■ **What to produce**
Convert every line in the records below into a Markdown table with the columns "Row" and "Record line", numbering the rows and skipping blank lines. Leave the pictures out of your answer.

■ **Plain-text document sources**

● ● ●

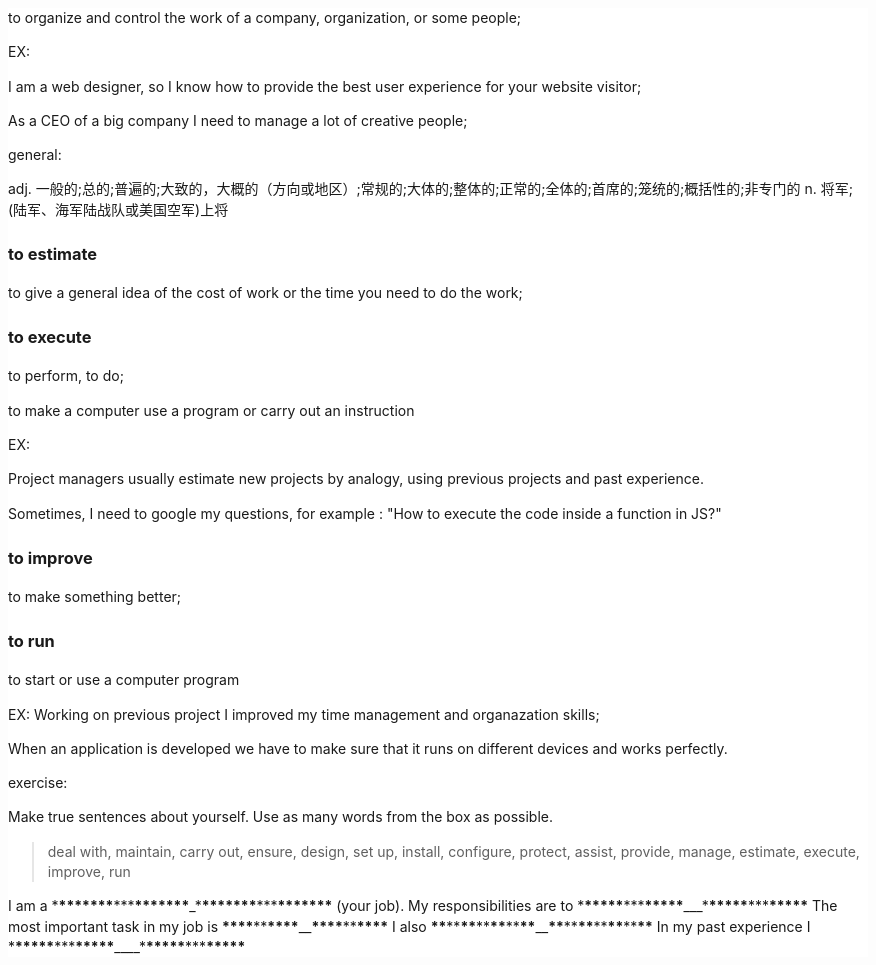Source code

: to organize and control the work of a company, organization, or some people;

EX:

I am a web designer, so I know how to provide the best user experience for your website visitor;

As a CEO of a big company I need to manage a lot of creative people;

general:

adj.
一般的;总的;普遍的;大致的，大概的（方向或地区）;常规的;大体的;整体的;正常的;全体的;首席的;笼统的;概括性的;非专门的
n.
将军;(陆军、海军陆战队或美国空军)上将

### to estimate

to give a general idea of the cost of work or the time you need to do the work;

### to execute

to perform, to do;

to make a computer use a program or carry out an instruction

EX:

Project managers usually estimate new projects by analogy,
using previous projects and past experience.

Sometimes, I need to google my questions,
for example : "How to execute the code inside a function in JS?"

### to improve

to make something better;

### to run

to start or use a computer program

EX:
Working on previous project I improved my time management and organazation skills;

When an application is developed we have to make sure that it runs on different devices
and works perfectly.

exercise:

Make true sentences about yourself. Use as many words from the box as possible.

> deal with, maintain, carry out, ensure, design, set up, install, configure, protect, assist, provide, manage, estimate, execute, improve, run

I am a \***\*\*\*\*\*\*\***\*\*\***\*\*\*\*\*\*\***\_\***\*\*\*\*\*\*\***\*\*\***\*\*\*\*\*\*\*** (your job).
My responsibilities are to \***\*\*\*\*\***\*\*\***\*\*\*\*\***\_\_\_\***\*\*\*\*\***\*\*\***\*\*\*\*\***
The most important task in my job is **\*\*\*\***\*\***\*\*\*\***\_\_**\*\*\*\***\*\***\*\*\*\***
I also **\*\***\*\***\*\***\*\***\*\***\*\***\*\***\_\_**\*\***\*\***\*\***\*\***\*\***\*\***\*\***
In my past experience I \***\*\*\*\*\***\*\*\***\*\*\*\*\***\_\_\_\_\***\*\*\*\*\***\*\*\***\*\*\*\*\***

● ● ●

■ **Answer section**
| Row | Record line |
|---|---|
| 1 | Source code |
| 2 | : to organize and control the work of a company, organization, or some people; |
| 3 | EX: |
| 4 | I am a web designer, so I know how to provide the best user experience for your website visitor; |
| 5 | As a CEO of a big company I need to manage a lot of creative people; |
| 6 | general: |
| 7 | adj. |
| 8 | 一般的;总的;普遍的;大致的，大概的（方向或地区）;常规的;大体的;整体的;正常的;全体的;首席的;笼统的;概括性的;非专门的 |
| 9 | n. |
| 10 | 将军;(陆军、海军陆战队或美国空军)上将 |
| 11 | ### to estimate |
| 12 | to give a general idea of the cost of work or the time you need to do the work; |
| 13 | ### to execute |
| 14 | to perform, to do; |
| 15 | to make a computer use a program or carry out an instruction |
| 16 | EX: |
| 17 | Project managers usually estimate new projects by analogy, |
| 18 | using previous projects and past experience. |
| 19 | Sometimes, I need to google my questions, |
| 20 | for example : "How to execute the code inside a function in JS?" |
| 21 | ### to improve |
| 22 | to make something better; |
| 23 | ### to run |
| 24 | to start or use a computer program |
| 25 | EX: |
| 26 | Working on previous project I improved my time management and organazation skills; |
| 27 | When an application is developed we have to make sure that it runs on different devices |
| 28 | and works perfectly. |
| 29 | exercise: |
| 30 | Make true sentences about yourself. Use as many words from the box as possible. |
| 31 | > deal with, maintain, carry out, ensure, design, set up, install, configure, protect, assist, provide, manage, estimate, execute, improve, run |
| 32 | I am a \***\*\*\*\*\*\*\***\*\*\***\*\*\*\*\*\*\***\_\***\*\*\*\*\*\*\***\*\*\***\*\*\*\*\*\*\*** (your job). |
| 33 | My responsibilities are to \***\*\*\*\*\***\*\*\***\*\*\*\*\***\_\_\_\***\*\*\*\*\***\*\*\***\*\*\*\*\*** |
| 34 | The most important task in my job is **\*\*\*\***\*\***\*\*\*\***\_\_**\*\*\*\***\*\***\*\*\*\*** |
| 35 | I also **\*\***\*\***\*\***\*\***\*\***\*\***\*\***\_\_**\*\***\*\***\*\***\*\***\*\***\*\***\*\*** |
| 36 | In my past experience I \***\*\*\*\*\***\*\*\***\*\*\*\*\***\_\_\_\_\***\*\*\*\*\***\*\*\***\*\*\*\*\*** |